Families seem to have their own collective themes and challenges. As each of us are born and live, perhaps we are presented with opportunities to redeem the pain of the past, not just for ourselves but for all those who have gone before us and those that will follow. Our collective family narratives are powerful, and each of us is subject to their influence, to a greater or lesser extent. For some, being caught up in the unfolding patterns of an ongoing family dynamic can be confusing and deeply wounding, but I have come to believe that there is always the potential for healing, even at the heart of the most entrenched familial patterns.

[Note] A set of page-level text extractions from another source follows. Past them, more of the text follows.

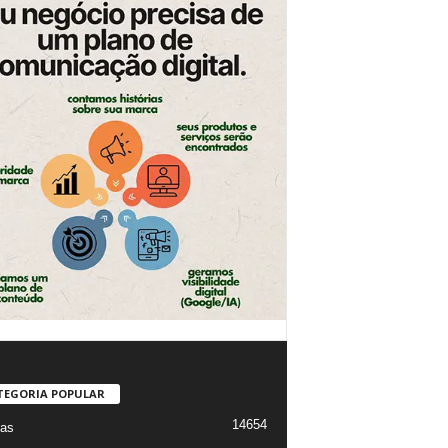
TEGORIA POPULAR
14654
ias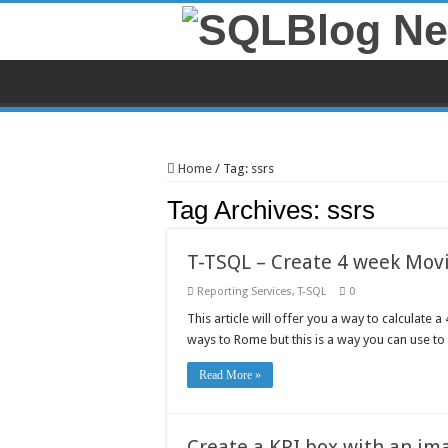
Home
/
Tag:
ssrs
Tag Archives:
ssrs
T-TSQL – Create 4 week Movi
Reporting Services
,
T-SQL
0
This article will offer you a way to calculate
ways to Rome but this is a way you can use to 
Read More »
Create a KPI box with an ima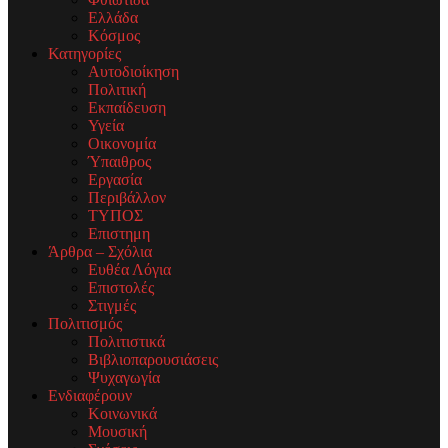
Ελλάδα
Κόσμος
Κατηγορίες
Αυτοδιοίκηση
Πολιτική
Εκπαίδευση
Υγεία
Οικονομία
Ύπαιθρος
Εργασία
Περιβάλλον
ΤΥΠΟΣ
Επιστημη
Άρθρα – Σχόλια
Ευθέα Λόγια
Επιστολές
Στιγμές
Πολιτισμός
Πολιτιστικά
Βιβλιοπαρουσιάσεις
Ψυχαγωγία
Ενδιαφέρουν
Κοινωνικά
Μουσική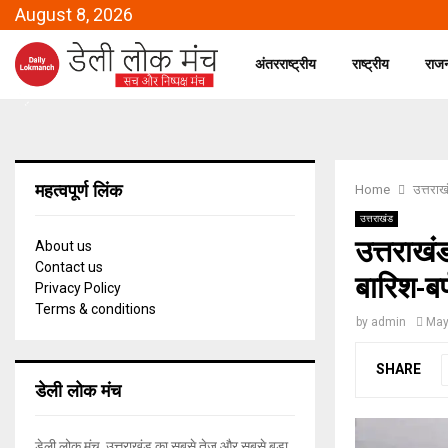
August 8, 2026
अंतरराष्ट्रीय
राष्ट्रीय
राज
महत्वपूर्ण लिंक
Home
उत्तराख
उत्तराखंड
उत्तराखंड
About us
Contact us
बारिश-बर
Privacy Policy
Terms & conditions
by
admin
May
SHARE
डेली लोक मंच
डेली लोक मंच, उत्तराखंड का सबसे तेज और सबसे बड़ा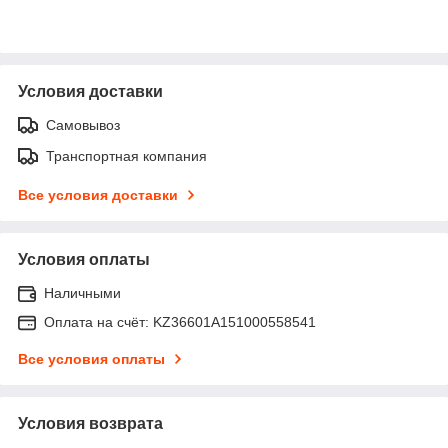
Условия доставки
Самовывоз
Транспортная компания
Все условия доставки
Условия оплаты
Наличными
Оплата на счёт: KZ36601A151000558541
Все условия оплаты
Условия возврата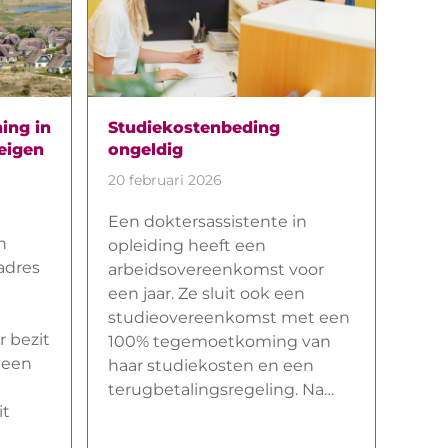
ing in
Studiekostenbeding
 eigen
ongeldig
20 februari 2026
Een doktersassistente in
n
opleiding heeft een
adres
arbeidsovereenkomst voor
een jaar. Ze sluit ook een
studieovereenkomst met een
r bezit
100% tegemoetkoming van
 een
haar studiekosten en een
terugbetalingsregeling. Na…
it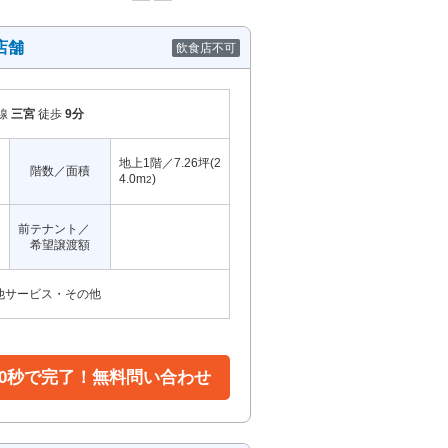
店舗
飲食店不可
線
三宮
徒歩
9分
地上1階／7.26坪(2
階数／面積
4.0m
)
2
前テナント／
希望譲渡額
他サービス・その他
30秒で完了！無料問い合わせ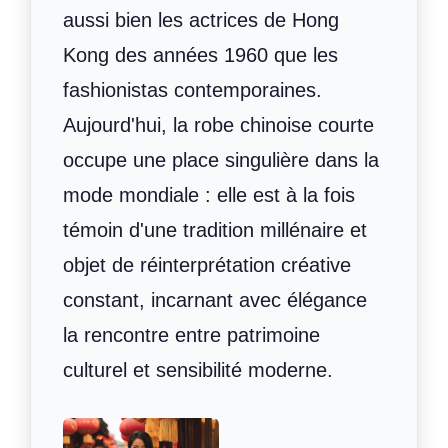
aussi bien les actrices de Hong
Kong des années 1960 que les
fashionistas contemporaines.
Aujourd'hui, la robe chinoise courte
occupe une place singulière dans la
mode mondiale : elle est à la fois
témoin d'une tradition millénaire et
objet de réinterprétation créative
constant, incarnant avec élégance
la rencontre entre patrimoine
culturel et sensibilité moderne.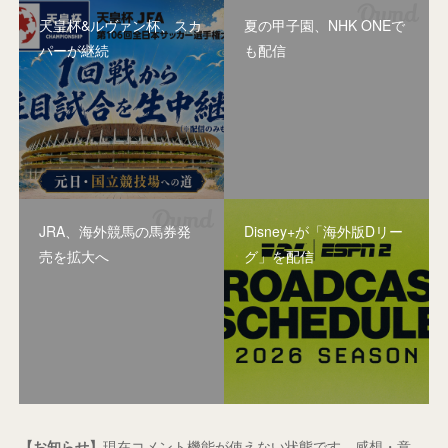
天皇杯&ルヴァン杯、スカ
夏の甲子園、NHK ONEで
パーが継続
も配信
JRA、海外競馬の馬券発
Disney+が「海外版Dリー
売を拡大へ
グ」を配信
【お知らせ】
現在コメント機能が使えない状態です。感想・意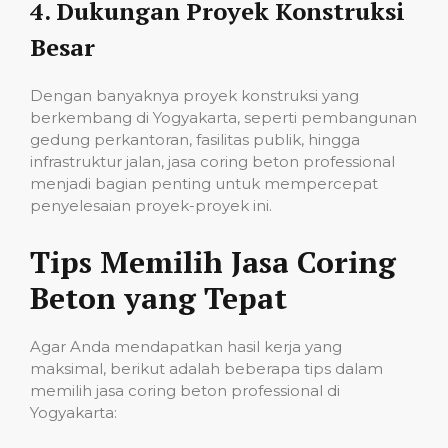
4.
Dukungan Proyek Konstruksi
Besar
Dengan banyaknya proyek konstruksi yang
berkembang di Yogyakarta, seperti pembangunan
gedung perkantoran, fasilitas publik, hingga
infrastruktur jalan, jasa coring beton professional
menjadi bagian penting untuk mempercepat
penyelesaian proyek-proyek ini.
Tips Memilih Jasa Coring
Beton yang Tepat
Agar Anda mendapatkan hasil kerja yang
maksimal, berikut adalah beberapa tips dalam
memilih jasa coring beton professional di
Yogyakarta: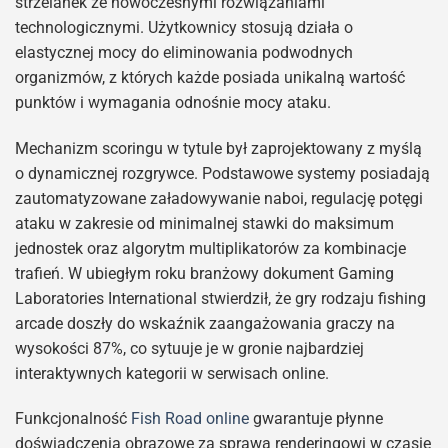
strzelanek ze nowoczesnymi rozwiązaniami
technologicznymi. Użytkownicy stosują działa o
elastycznej mocy do eliminowania podwodnych
organizmów, z których każde posiada unikalną wartość
punktów i wymagania odnośnie mocy ataku.
Mechanizm scoringu w tytule był zaprojektowany z myślą
o dynamicznej rozgrywce. Podstawowe systemy posiadają
zautomatyzowane załadowywanie naboi, regulację potęgi
ataku w zakresie od minimalnej stawki do maksimum
jednostek oraz algorytm multiplikatorów za kombinacje
trafień. W ubiegłym roku branżowy dokument Gaming
Laboratories International stwierdził, że gry rodzaju fishing
arcade doszły do wskaźnik zaangażowania graczy na
wysokości 87%, co sytuuje je w gronie najbardziej
interaktywnych kategorii w serwisach online.
Funkcjonalność
Fish Road online
gwarantuje płynne
doświadczenia obrazowe za sprawą renderingowi w czasie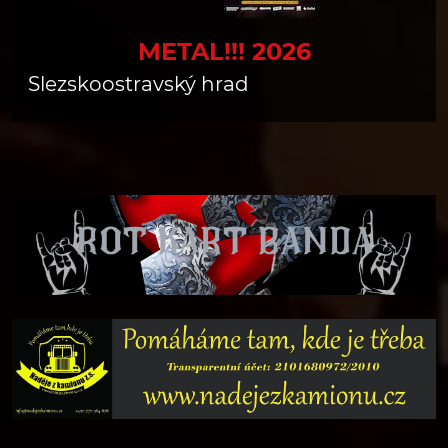
METAL!!! 2026
Slezskoostravský hrad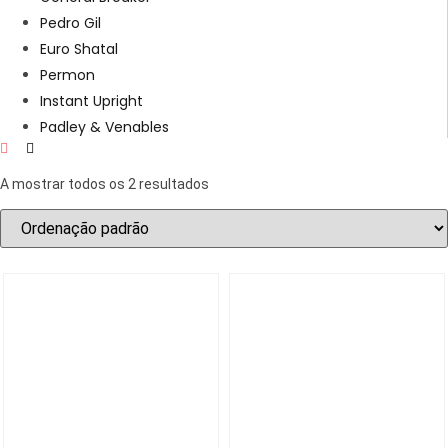
Pedro Gil
Euro Shatal
Permon
Instant Upright
Padley & Venables
A mostrar todos os 2 resultados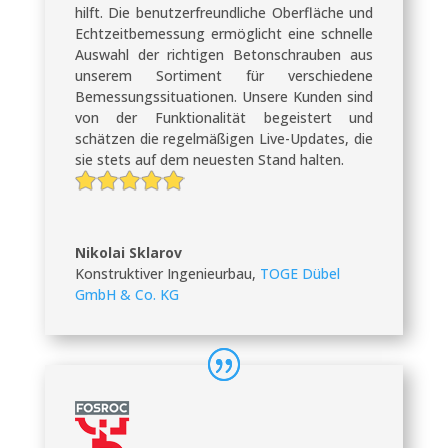
hilft. Die benutzerfreundliche Oberfläche und
Echtzeitbemessung ermöglicht eine schnelle
Auswahl der richtigen Betonschrauben aus
unserem Sortiment für verschiedene
Bemessungssituationen. Unsere Kunden sind
von der Funktionalität begeistert und
schätzen die regelmäßigen Live-Updates, die
sie stets auf dem neuesten Stand halten.
Nikolai Sklarov
Konstruktiver Ingenieurbau
,
TOGE Dübel
GmbH & Co. KG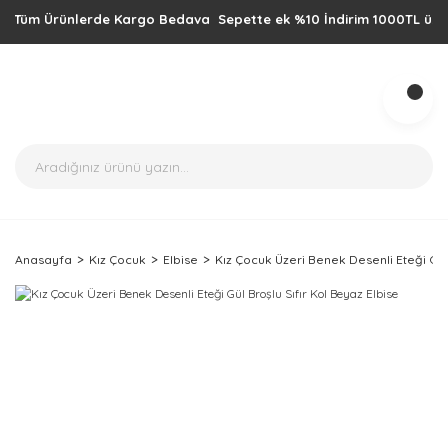
üm Ürünlerde Kargo Bedava Sepette ek %10 İndirim 1000TL üzeri alışv
Anasayfa
Kız Çocuk
Elbise
Kız Çocuk Üzeri Benek Desenli Eteği Gül 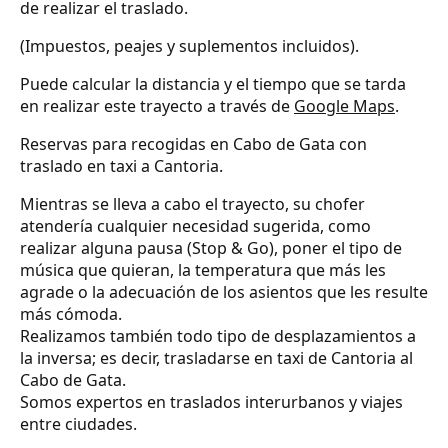
de realizar el traslado.
(Impuestos, peajes y suplementos incluidos).
Puede calcular la distancia y el tiempo que se tarda
en realizar este trayecto a través de
Google Maps
.
Reservas para recogidas en Cabo de Gata con
traslado en taxi a Cantoria.
Mientras se lleva a cabo el trayecto, su chofer
atendería cualquier necesidad sugerida, como
realizar alguna pausa (Stop & Go), poner el tipo de
música que quieran, la temperatura que más les
agrade o la adecuación de los asientos que les resulte
más cómoda.
Realizamos también todo tipo de desplazamientos a
la inversa; es decir, trasladarse en taxi de Cantoria al
Cabo de Gata.
Somos expertos en traslados interurbanos y viajes
entre ciudades.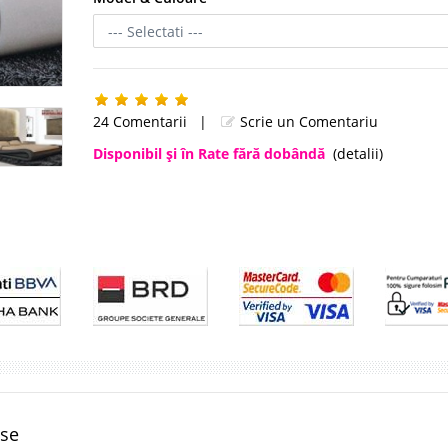
24 Comentarii
|
Scrie un Comentariu
Disponibil şi în Rate fără dobândă
(detalii)
ose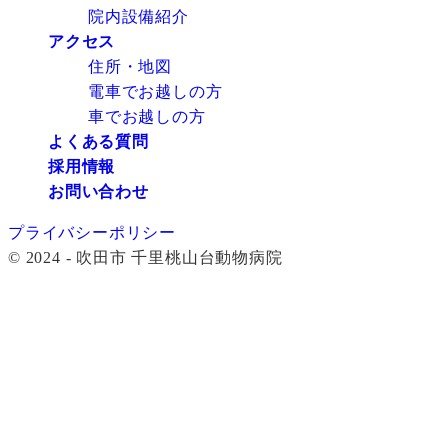
院内設備紹介
アクセス
住所・地図
電車でお越しの方
車でお越しの方
よくある質問
採用情報
お問い合わせ
プライバシーポリシー
© 2024 - 吹田市 千里桃山台動物病院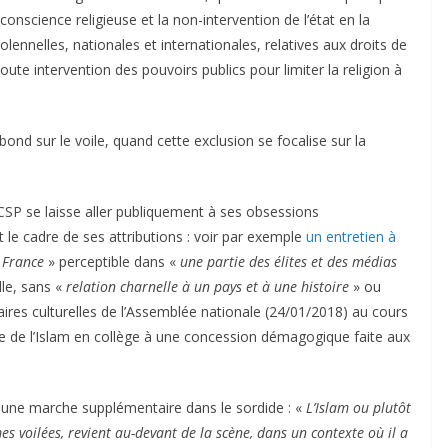
e conscience religieuse et la non-intervention de l’état en la
lennelles, nationales et internationales, relatives aux droits de
toute intervention des pouvoirs publics pour limiter la religion à
nd sur le voile, quand cette exclusion se focalise sur la
 CSP se laisse aller publiquement à ses obsessions
e cadre de ses attributions : voir par exemple
un entretien à
 France
» perceptible dans «
une partie des élites et des médias
lle, sans «
relation charnelle à un pays et à une histoire
» ou
ires culturelles de l’Assemblée nationale (24/01/2018) au cours
oire de l’Islam en collège à une concession démagogique faite aux
 une marche supplémentaire dans le sordide : «
L’Islam ou plutôt
mes voilées, revient au-devant de la scène, dans un contexte où il a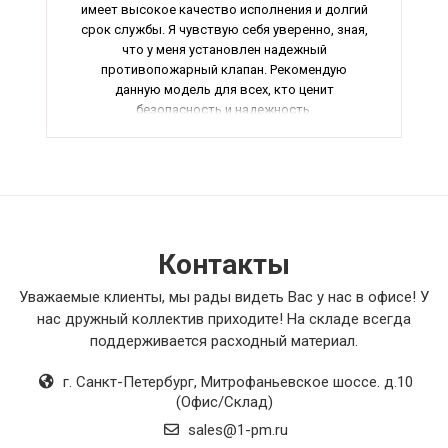
имеет высокое качество исполнения и долгий
срок службы. Я чувствую себя уверенно, зная,
что у меня установлен надежный
противопожарный клапан. Рекомендую
данную модель для всех, кто ценит
безопасность и надежность.
Контакты
Уважаемые клиенты, мы рады видеть Вас у нас в офисе! У
нас дружный коллектив приходите! На складе всегда
поддерживается расходный материал.
г. Санкт-Петербург
,
Митрофаньевское шоссе. д.10
(Офис/Склад)
sales@1-pm.ru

There is a fine balance struck, knowing that you are part of a group narrative that will have profound effects on your life and acknowledging that you are also an individual with your own life to lead. In honouring our own path, by finding our true shape and height, we can reweave the patterns; inject new life and perspective into our family story. It would seem that we are both forest and tree.

 

Nestled into the vast trunk of one of the New Forest redwoods, the span of my life seems remarkably short, as seemingly insubstantial as the fibrous red bark that I rest against, and yet this tree feels so solid, so strong…It has the power to bring forth new life from its own death. Below the surface of our lives, deep beneath our singular and collective skins, those tough little burls await their moment; out of the deepest sadness and loss they come to life.